Glace, dans le sens propre, c'est de l'eau gelée ce mot signifie ensuite par extension, un verre poli, une glace de miroir, une glace de carosse.

Glace signifie encore une sorte de composition de sucre et de blanc d'œuf, que l'on coule sur les biscuits, ou que l'on met sur les fruits confits.

Enfin, glace se dit encore au pluriel, d'une sorte de liqueur congelée.
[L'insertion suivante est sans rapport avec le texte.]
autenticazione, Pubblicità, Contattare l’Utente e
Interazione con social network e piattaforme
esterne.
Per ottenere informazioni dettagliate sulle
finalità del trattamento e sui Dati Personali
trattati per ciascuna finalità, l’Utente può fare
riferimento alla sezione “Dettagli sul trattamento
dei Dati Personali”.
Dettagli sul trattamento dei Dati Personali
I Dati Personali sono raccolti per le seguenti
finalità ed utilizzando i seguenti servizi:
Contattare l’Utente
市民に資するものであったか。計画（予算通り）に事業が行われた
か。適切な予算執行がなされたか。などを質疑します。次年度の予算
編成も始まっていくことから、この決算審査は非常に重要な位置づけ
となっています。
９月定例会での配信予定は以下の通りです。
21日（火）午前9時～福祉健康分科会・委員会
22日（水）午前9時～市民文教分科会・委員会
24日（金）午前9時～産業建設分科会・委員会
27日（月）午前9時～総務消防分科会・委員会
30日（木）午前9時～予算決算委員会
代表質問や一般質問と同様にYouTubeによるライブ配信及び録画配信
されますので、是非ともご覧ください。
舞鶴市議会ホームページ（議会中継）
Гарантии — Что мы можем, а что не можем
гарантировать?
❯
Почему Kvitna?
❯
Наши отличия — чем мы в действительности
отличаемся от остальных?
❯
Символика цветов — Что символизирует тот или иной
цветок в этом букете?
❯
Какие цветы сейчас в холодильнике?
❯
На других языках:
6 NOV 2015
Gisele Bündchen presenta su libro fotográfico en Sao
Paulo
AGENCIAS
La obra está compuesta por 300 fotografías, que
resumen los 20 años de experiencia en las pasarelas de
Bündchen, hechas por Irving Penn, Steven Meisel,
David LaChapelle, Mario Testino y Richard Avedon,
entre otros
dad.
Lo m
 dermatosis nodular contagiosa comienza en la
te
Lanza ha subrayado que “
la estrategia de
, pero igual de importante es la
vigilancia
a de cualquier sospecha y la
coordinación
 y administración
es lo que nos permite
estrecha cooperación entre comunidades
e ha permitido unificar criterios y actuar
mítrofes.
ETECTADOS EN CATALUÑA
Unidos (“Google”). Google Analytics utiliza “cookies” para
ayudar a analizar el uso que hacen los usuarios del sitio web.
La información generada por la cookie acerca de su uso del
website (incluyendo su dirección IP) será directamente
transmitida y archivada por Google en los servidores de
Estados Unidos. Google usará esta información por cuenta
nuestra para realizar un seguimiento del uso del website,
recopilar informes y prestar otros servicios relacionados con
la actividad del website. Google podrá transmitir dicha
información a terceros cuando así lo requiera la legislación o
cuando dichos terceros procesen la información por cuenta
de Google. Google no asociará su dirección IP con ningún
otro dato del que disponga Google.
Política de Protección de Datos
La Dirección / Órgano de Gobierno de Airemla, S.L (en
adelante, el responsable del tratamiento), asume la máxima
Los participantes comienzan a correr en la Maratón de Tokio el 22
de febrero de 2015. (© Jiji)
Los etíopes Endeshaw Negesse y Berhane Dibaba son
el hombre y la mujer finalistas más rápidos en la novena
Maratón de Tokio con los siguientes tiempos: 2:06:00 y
Il y a même des mots qui ont perdu leur première signification, et n'ont retenu que celle qu'ils ont eue par extension: florir, florissant, se disoient autrefois des arbres et des plantes qui sont en fleurs; aujourd'hui on dit plus ordinairement fleurir au propre, et florir au figuré: si ce n'est à l'infinitif, c'est au moins dans les autres modes de ce verbe; alors il signifie être en crédit, en honeur, en réputation Pétrarque florissoit vers le milieu du XIV. siècle: une armée florissante; un empire florissant. « La langue grèque, dit >> Madame Dacier, se maintint encore assez » florissante jusqu'à la prise de Constanti»nople en 1453 ».

Prince, en latin princeps, signifioit seulement autrefois, premier, principal; mais aujourd'hui en françois il signifie un souverain, ou une persone de maison souveraine.